Parallel training with 4 cards 4090 cannot be performed on AMD 5975WX, stuck at the beginning

I use a CPU of AMD 5975WX, and four 4090 graphics cards. cuda version is cuda12, pytoch version is 2.0


I noticed that the last call stack is on cuda

See attachment for bug report,My code is also in the attachment
ex002_DataParallel.py (6.4 KB)

nvidia-bug-report.log.gz (1.2 MB)

(1) Post text as text, not as images.
(2) Cut and paste relevant error messages instead of attaching some giant log file.

Out of interest: What kind of power supply is used in this system? 3200 Watts?

cudalog.rtf (14.7 KB)
ok, here is the wrong text report。

Some information I have learned is that there is no such problem with intel CPUs. The solution given in this Issue is to turn off the IOMMU of the motherboard, but this option is what I need, so I want to know if there are other solutions

I use two 1600W power supplies. A power supply is connected to 2 graphics cards, and the motherboard.
Another power supply is connected to the remaining 2 graphics cards and other devices

As far as I understand the linked thread, the working hypothesis there is that the issue is due to an incompatibility between NVIDIA’s NCCL and AMD’s IOMMU. That is outside my area of expertise, and frankly, appears to have nothing to do with CUDA.

Off-hand I do not know of a sub-forum for NCCL (in fact I did not know of NCCL’s existence until just now).

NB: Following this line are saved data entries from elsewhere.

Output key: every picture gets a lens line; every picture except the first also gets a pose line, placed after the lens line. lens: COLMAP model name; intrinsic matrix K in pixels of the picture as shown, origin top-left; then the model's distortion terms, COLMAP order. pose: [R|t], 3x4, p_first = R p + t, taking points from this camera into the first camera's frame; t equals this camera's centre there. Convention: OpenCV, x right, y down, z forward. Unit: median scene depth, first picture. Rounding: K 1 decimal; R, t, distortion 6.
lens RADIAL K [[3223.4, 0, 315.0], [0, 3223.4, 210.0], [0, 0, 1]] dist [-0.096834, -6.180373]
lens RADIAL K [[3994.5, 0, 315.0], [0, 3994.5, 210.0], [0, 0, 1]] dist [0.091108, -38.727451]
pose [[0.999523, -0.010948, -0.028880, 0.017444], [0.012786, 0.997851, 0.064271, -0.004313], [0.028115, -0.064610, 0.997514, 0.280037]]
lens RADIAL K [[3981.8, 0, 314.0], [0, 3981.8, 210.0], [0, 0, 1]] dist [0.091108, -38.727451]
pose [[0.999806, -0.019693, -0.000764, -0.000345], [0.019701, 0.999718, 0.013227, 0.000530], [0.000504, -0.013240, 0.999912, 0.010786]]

If there is more corroborating evidence strengthening the hypothesis, that might lead to a classical “it’s the other vendor’s fault” finger-pointing exercise.

Consider filing a bug with NVIDIA.

The motherboard I’m using is Supermicro’s M12SWA-TF, I’m sure the BIOS has been updated to the latest from the official website, and the ASC has been turned off. But my situation is still the same, and I am not sure whether the 4090 supports P2P, because I see that the link you shared is running simpleP2P, and I have run simpleP2P
deviceQuery
p2pBandwidthLatencyTest. The result is in the attachment


IOMMU_enable_ACS_disable.txt (16.0 KB)
IOMMU_disable_ACS_enable.txt (16.1 KB)
IOMMU_disable_ACS_disable.txt (16.1 KB)

The failures in your attachments indicate a problem with the motherboard. You should address this with Supermicro.

I don’t have this problem with 4 A100s, only 4090s currently have this problem

The platform is still the original platform, I only changed the graphics card

please help me

I have communicated with Supermicro technical staff, they recognized the problem of ACS, but after checking my settings, they confirmed that ASC has been turned off, and they asked me to take 4 A100s for experiment, it is indeed possible to run p2psimple, but when I change Back to 4090, the problem remains
please help me

FWIW, I have 2 4090s and I’m having same problems training deep learning models on a system that worked fine with 2 3090s.
I’ve tried all the bios settings (which I didn’t need with 3090s)
I’ve tried NCCL_P2P_DISABLE=1 that sometimes works.
I also get a very hard lockup training with Tensorflow 2.5 that requires an unplug to reboot the system.
I believe this is a Nvidia driver/hardware issue for 4090
Threadripper 3970X, ASUS motherboard.

Its a bummer. About to get my WRX80 WS next week with 2 4090s and 5975WX. Why is this issue not widespread? Aren’t workstation builders not seeing this issue when assembling/selling AMD WS with multiple 4090s?

Is turning amd_iommu off the solution in some configurations?

iommu was one of the bios settings I tried and it didn’t help.